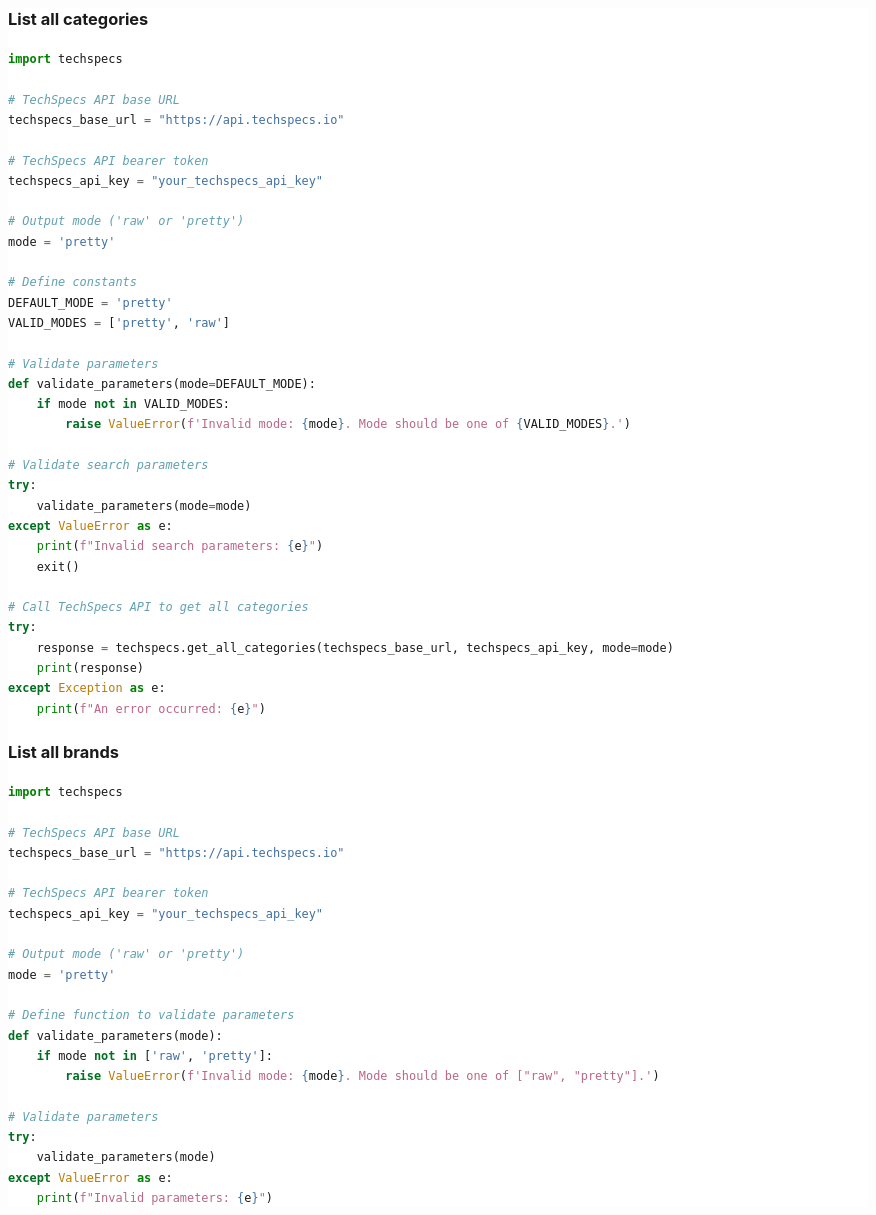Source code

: 
### List all categories    
```python
import techspecs

# TechSpecs API base URL
techspecs_base_url = "https://api.techspecs.io"

# TechSpecs API bearer token
techspecs_api_key = "your_techspecs_api_key"

# Output mode ('raw' or 'pretty')
mode = 'pretty'

# Define constants
DEFAULT_MODE = 'pretty'
VALID_MODES = ['pretty', 'raw']

# Validate parameters
def validate_parameters(mode=DEFAULT_MODE):
    if mode not in VALID_MODES:
        raise ValueError(f'Invalid mode: {mode}. Mode should be one of {VALID_MODES}.')

# Validate search parameters
try:
    validate_parameters(mode=mode)
except ValueError as e:
    print(f"Invalid search parameters: {e}")
    exit()

# Call TechSpecs API to get all categories
try:
    response = techspecs.get_all_categories(techspecs_base_url, techspecs_api_key, mode=mode)
    print(response)
except Exception as e:
    print(f"An error occurred: {e}")


```


### List all brands
```python
import techspecs

# TechSpecs API base URL
techspecs_base_url = "https://api.techspecs.io"

# TechSpecs API bearer token
techspecs_api_key = "your_techspecs_api_key"

# Output mode ('raw' or 'pretty')
mode = 'pretty'

# Define function to validate parameters
def validate_parameters(mode):
    if mode not in ['raw', 'pretty']:
        raise ValueError(f'Invalid mode: {mode}. Mode should be one of ["raw", "pretty"].')

# Validate parameters
try:
    validate_parameters(mode)
except ValueError as e:
    print(f"Invalid parameters: {e}")
```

________________________

◆ **AIM OF THE TASK**
An exact copy of every line above, minus the pictures, is the required output.

◆ **ANSWER FOR THE TASK**
Source code

: 
### List all categories    
```python
import techspecs

# TechSpecs API base URL
techspecs_base_url = "https://api.techspecs.io"

# TechSpecs API bearer token
techspecs_api_key = "your_techspecs_api_key"

# Output mode ('raw' or 'pretty')
mode = 'pretty'

# Define constants
DEFAULT_MODE = 'pretty'
VALID_MODES = ['pretty', 'raw']

# Validate parameters
def validate_parameters(mode=DEFAULT_MODE):
    if mode not in VALID_MODES:
        raise ValueError(f'Invalid mode: {mode}. Mode should be one of {VALID_MODES}.')

# Validate search parameters
try:
    validate_parameters(mode=mode)
except ValueError as e:
    print(f"Invalid search parameters: {e}")
    exit()

# Call TechSpecs API to get all categories
try:
    response = techspecs.get_all_categories(techspecs_base_url, techspecs_api_key, mode=mode)
    print(response)
except Exception as e:
    print(f"An error occurred: {e}")


```


### List all brands
```python
import techspecs

# TechSpecs API base URL
techspecs_base_url = "https://api.techspecs.io"

# TechSpecs API bearer token
techspecs_api_key = "your_techspecs_api_key"

# Output mode ('raw' or 'pretty')
mode = 'pretty'

# Define function to validate parameters
def validate_parameters(mode):
    if mode not in ['raw', 'pretty']:
        raise ValueError(f'Invalid mode: {mode}. Mode should be one of ["raw", "pretty"].')

# Validate parameters
try:
    validate_parameters(mode)
except ValueError as e:
    print(f"Invalid parameters: {e}")
```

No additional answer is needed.